Reproduce only the lines starting at the one containing "genus: Sparganium" and ending at the one containing "common name: Horse mint", substituting "vernacular name" for "common name" and leaving everything else unchanged.

--- Start EXERCISE DATA ---

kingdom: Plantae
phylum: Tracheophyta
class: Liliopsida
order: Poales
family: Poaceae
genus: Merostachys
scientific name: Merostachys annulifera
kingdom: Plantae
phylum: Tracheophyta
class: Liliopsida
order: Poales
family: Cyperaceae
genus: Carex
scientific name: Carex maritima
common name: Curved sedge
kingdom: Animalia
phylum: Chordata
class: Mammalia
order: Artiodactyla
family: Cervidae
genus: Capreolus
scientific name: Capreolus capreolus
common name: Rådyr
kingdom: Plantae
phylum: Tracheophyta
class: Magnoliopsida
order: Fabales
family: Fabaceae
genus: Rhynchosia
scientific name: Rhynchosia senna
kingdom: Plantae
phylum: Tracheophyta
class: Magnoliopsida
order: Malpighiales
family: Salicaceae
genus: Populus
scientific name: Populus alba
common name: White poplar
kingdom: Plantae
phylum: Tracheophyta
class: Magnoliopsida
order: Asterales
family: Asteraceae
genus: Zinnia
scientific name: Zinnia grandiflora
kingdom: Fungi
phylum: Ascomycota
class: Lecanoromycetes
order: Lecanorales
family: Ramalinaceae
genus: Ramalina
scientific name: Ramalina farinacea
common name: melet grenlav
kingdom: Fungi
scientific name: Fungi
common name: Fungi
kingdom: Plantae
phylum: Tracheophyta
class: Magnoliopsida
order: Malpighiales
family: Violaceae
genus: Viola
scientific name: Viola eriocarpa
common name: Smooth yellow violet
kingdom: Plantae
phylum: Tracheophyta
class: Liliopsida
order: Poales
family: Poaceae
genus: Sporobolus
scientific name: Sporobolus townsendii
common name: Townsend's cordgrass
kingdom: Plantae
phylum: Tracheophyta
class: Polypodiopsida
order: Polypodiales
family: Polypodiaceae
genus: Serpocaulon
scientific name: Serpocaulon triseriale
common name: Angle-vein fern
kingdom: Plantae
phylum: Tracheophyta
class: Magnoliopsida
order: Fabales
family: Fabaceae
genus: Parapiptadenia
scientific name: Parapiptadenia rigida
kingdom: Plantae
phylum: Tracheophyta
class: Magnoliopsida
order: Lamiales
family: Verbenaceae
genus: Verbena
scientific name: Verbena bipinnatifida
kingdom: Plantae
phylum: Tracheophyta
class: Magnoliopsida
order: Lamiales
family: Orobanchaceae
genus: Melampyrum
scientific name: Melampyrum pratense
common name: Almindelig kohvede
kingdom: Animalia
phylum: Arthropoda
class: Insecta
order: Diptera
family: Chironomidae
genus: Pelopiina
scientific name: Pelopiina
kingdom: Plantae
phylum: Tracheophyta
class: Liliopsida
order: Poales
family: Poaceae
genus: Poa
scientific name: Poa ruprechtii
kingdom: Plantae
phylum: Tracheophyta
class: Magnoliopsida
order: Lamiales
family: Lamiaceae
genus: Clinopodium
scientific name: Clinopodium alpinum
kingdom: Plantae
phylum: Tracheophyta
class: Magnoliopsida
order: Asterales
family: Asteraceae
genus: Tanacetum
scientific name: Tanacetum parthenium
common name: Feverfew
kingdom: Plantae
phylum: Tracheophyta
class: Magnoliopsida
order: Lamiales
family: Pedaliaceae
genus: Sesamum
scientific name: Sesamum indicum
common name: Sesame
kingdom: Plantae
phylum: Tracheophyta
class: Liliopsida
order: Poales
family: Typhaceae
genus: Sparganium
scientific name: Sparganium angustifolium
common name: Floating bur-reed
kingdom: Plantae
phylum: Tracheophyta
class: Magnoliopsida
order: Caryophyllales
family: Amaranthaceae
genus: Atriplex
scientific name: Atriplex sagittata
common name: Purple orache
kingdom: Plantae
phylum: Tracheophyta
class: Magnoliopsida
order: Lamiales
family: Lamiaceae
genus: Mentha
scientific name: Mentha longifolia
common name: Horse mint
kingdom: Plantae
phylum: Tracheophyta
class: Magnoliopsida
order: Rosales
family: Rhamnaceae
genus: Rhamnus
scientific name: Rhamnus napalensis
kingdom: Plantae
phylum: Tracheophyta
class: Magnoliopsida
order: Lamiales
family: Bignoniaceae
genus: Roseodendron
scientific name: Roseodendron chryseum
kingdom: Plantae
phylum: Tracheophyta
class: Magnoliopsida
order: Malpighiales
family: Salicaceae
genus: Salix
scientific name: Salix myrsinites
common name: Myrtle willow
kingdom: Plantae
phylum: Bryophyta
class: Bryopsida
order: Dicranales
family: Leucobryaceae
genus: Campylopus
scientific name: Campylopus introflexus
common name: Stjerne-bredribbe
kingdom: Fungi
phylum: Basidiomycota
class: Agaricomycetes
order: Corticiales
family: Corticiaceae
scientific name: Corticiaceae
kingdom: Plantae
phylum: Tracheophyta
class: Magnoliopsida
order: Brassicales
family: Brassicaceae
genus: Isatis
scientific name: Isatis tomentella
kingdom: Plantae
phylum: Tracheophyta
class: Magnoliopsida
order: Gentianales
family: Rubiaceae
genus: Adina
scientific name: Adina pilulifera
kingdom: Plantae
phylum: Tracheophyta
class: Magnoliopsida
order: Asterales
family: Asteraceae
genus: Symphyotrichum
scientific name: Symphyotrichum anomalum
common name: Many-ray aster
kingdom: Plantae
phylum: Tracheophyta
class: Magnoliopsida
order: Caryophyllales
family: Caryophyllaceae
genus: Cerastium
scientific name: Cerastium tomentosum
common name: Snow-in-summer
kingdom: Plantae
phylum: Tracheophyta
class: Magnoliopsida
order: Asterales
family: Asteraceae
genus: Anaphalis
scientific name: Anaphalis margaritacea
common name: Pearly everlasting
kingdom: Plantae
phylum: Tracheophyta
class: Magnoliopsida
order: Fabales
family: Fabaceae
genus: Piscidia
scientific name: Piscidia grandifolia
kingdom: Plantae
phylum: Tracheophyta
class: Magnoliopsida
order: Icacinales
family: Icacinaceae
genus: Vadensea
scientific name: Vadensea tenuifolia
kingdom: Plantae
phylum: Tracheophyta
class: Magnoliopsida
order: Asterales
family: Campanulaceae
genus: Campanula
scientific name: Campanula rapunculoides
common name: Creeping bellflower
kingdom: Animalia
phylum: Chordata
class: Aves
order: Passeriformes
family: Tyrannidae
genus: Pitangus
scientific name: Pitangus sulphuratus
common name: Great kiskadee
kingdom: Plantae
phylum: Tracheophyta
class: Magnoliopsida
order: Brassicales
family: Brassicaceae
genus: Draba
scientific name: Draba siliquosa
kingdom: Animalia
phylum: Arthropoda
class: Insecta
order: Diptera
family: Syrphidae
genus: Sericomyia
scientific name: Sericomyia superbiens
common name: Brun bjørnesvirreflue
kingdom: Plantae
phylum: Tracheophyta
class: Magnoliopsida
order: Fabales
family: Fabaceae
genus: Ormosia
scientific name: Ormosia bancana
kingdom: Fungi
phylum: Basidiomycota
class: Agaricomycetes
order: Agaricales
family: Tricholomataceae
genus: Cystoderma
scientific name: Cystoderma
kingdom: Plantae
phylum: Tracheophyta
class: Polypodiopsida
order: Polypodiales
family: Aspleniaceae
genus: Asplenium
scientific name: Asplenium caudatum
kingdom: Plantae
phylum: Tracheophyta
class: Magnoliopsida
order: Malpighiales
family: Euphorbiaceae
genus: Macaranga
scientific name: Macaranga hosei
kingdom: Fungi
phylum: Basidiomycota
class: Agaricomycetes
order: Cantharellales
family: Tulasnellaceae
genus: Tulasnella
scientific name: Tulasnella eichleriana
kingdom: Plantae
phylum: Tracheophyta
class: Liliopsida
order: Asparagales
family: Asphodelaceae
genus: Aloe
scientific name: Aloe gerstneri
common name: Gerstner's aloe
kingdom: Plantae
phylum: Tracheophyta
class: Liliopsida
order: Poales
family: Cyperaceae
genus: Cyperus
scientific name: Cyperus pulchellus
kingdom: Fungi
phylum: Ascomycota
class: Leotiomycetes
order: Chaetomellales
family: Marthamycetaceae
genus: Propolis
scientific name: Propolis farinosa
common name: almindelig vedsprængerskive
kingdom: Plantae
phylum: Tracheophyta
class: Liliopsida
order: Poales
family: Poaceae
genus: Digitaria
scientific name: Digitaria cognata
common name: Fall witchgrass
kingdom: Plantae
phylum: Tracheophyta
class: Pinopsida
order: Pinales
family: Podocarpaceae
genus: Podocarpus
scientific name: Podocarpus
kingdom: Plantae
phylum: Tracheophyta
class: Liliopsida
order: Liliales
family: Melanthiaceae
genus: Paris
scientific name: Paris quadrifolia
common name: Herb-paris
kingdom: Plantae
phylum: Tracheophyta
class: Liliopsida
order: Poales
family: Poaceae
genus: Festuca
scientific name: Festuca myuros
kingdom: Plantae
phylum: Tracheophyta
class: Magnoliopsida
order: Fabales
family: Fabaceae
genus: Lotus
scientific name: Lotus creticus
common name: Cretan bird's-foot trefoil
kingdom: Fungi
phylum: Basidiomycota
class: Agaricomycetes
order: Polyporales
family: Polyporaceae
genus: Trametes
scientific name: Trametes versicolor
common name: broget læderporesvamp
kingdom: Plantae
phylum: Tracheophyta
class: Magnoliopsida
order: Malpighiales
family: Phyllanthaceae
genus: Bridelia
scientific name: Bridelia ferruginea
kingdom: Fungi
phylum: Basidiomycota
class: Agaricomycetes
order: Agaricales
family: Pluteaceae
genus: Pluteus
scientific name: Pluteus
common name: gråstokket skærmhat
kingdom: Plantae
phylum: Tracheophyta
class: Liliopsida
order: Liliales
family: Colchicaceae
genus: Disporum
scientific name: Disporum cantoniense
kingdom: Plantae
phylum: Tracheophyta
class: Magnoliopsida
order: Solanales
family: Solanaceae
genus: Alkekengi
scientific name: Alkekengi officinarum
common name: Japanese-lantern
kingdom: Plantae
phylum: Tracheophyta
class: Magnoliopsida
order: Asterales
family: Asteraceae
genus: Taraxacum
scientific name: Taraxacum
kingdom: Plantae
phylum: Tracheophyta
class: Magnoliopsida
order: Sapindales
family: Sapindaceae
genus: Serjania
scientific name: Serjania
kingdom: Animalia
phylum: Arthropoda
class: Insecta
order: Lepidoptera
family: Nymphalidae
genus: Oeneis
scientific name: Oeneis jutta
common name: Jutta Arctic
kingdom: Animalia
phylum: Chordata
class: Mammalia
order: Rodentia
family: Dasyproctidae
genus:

--- End EXERCISE DATA ---

-- RESULT BELOW --
genus: Sparganium
scientific name: Sparganium angustifolium
vernacular name: Floating bur-reed
kingdom: Plantae
phylum: Tracheophyta
class: Magnoliopsida
order: Caryophyllales
family: Amaranthaceae
genus: Atriplex
scientific name: Atriplex sagittata
vernacular name: Purple orache
kingdom: Plantae
phylum: Tracheophyta
class: Magnoliopsida
order: Lamiales
family: Lamiaceae
genus: Mentha
scientific name: Mentha longifolia
vernacular name: Horse mint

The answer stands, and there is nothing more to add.